Building a Promising Future

Brady Mills (J.D. Candidate 25) Ventures into Intellectual Property Law

Brady Mills (J.D. Candidate ’25) didn’t always plan on becoming a lawyer. In fact, as an undergraduate, he studied chemical engineering. He changed his trajectory when he recognized law school as a path to a more fulfilling and promising future for him and his family.

“One of the big reasons I went to law school is being able to bridge engineering and law together. Intellectual property law will give me opportunities to learn new technologies and to create innovative arguments inspired by innovative technology. It’s a field that’s never going to stop changing.”

As a husband and a father to a two-year-old and a scholarship recipient, Mills believes that practicing intellectual property law will benefit his family.

“I appreciate the stability that comes with having a legal education and being able to eventually help people and work in a field I’m interested in. This is a great career and a great way to provide for my wife and kids.”

Mills credits his science background with his analytical approach to deciding which law school to attend.
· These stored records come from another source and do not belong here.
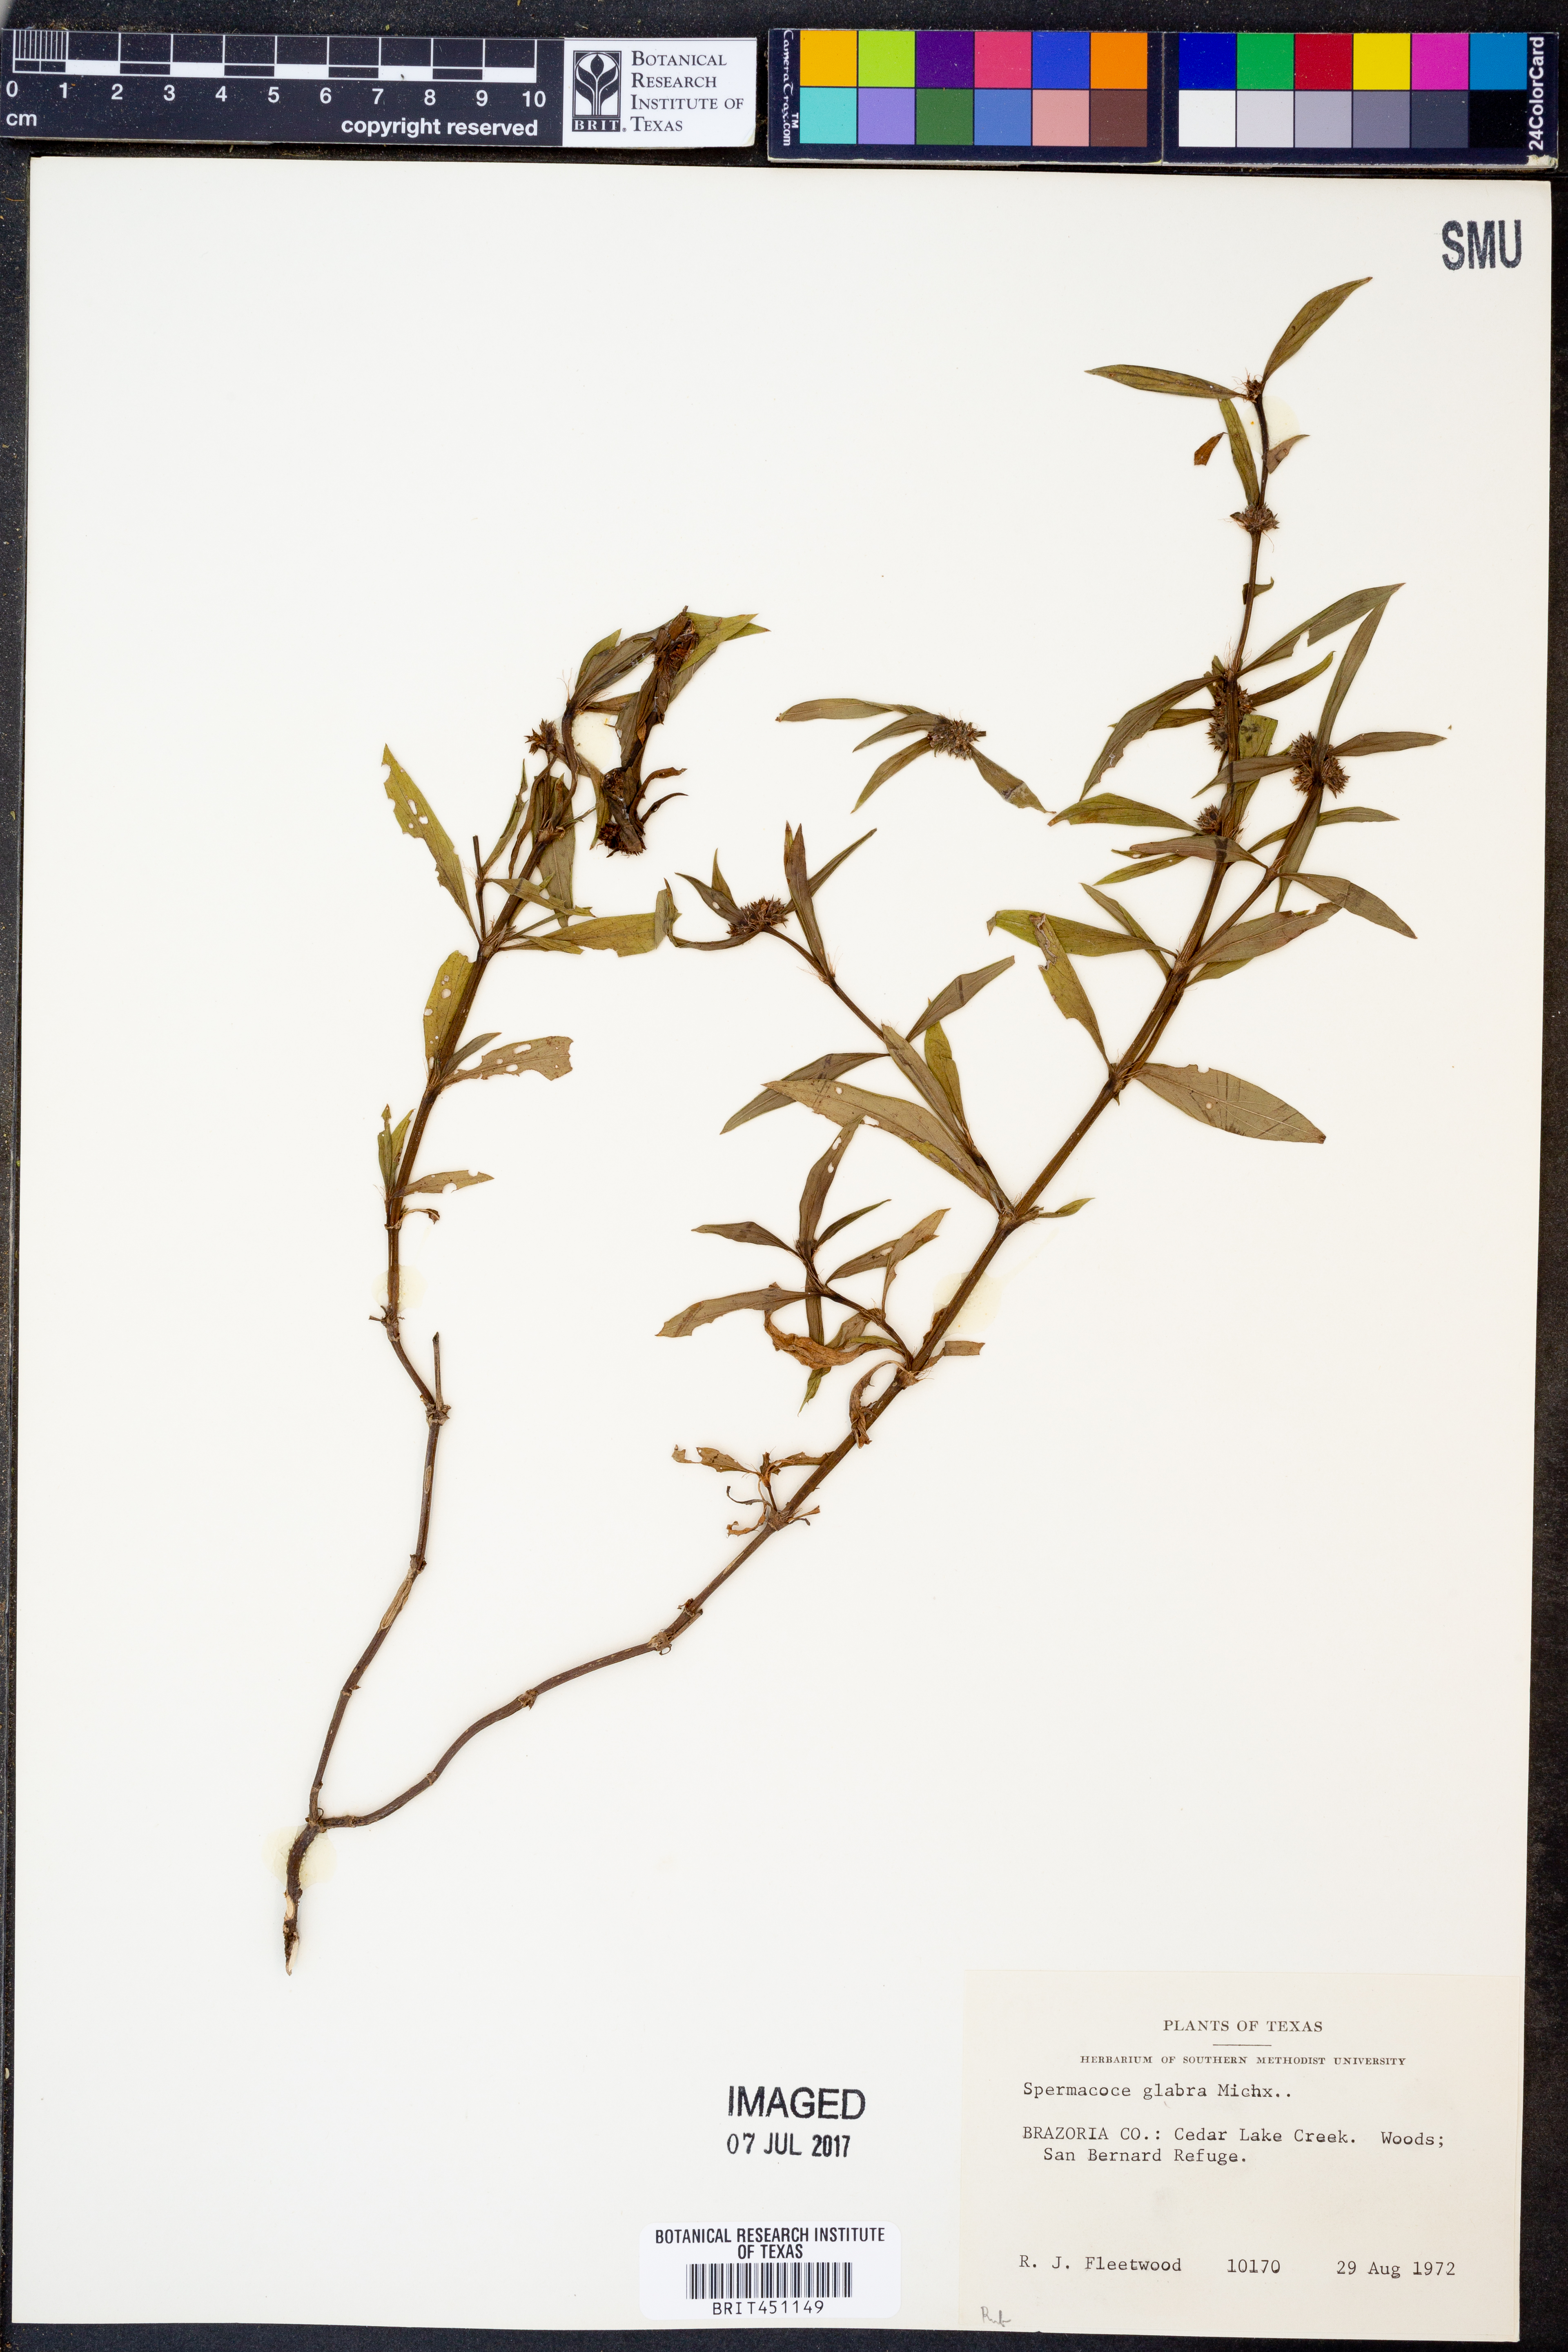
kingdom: Plantae
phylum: Tracheophyta
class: Magnoliopsida
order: Gentianales
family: Rubiaceae
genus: Spermacoce
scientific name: Spermacoce glabra
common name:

While he initially received a scholarship to the University of Houston, it didn’t match what other schools had offered. However, he chose UH because it offers a strong intellectual property program, ranked in the U.S. News and World Report Top 10. He also found it favorable in terms of sustainability, affordability and diversity.

“Being able to talk with people of different backgrounds and have a good conversation was an important factor in my decision,” Mills explains. “I wanted to learn in a place that wasn’t too liberal or too conservative, a place where we could have conversations, and it wasn’t just everybody in their echo chamber.”

Through dedication and hard work, Mills earned additional scholarships, including the Dean’s Scholarship, the Roxella T. Cavazos Endowed Scholarship and the Billie J. Ellis Jr. Scholarship, all of which relieved his financial stress and enabled him to focus solely on his studies.

“I am very devoted to what I want to do. I’ve always been that way. It means a lot that I can apply myself to achieve the grades and the goals I want because I don’t have to work at the same time.”

When discussing the significance of scholarships and their transformative potential for students’ futures, he encourages donors to give, regardless of the amount and regardless of the recipient.

“It’s amazing to realize that people care about your education and are willing to help you through it when they see nothing directly in return.

“You might be giving to someone who is just out of undergrad, single and has no family, and that’s great. You might be giving to someone who is 40 years old, on their second career and with a three-kid family.

“You never know, and no matter what, it’s just a blessing in that person’s life,” he shares, emphasizing the emotional impact of donor support.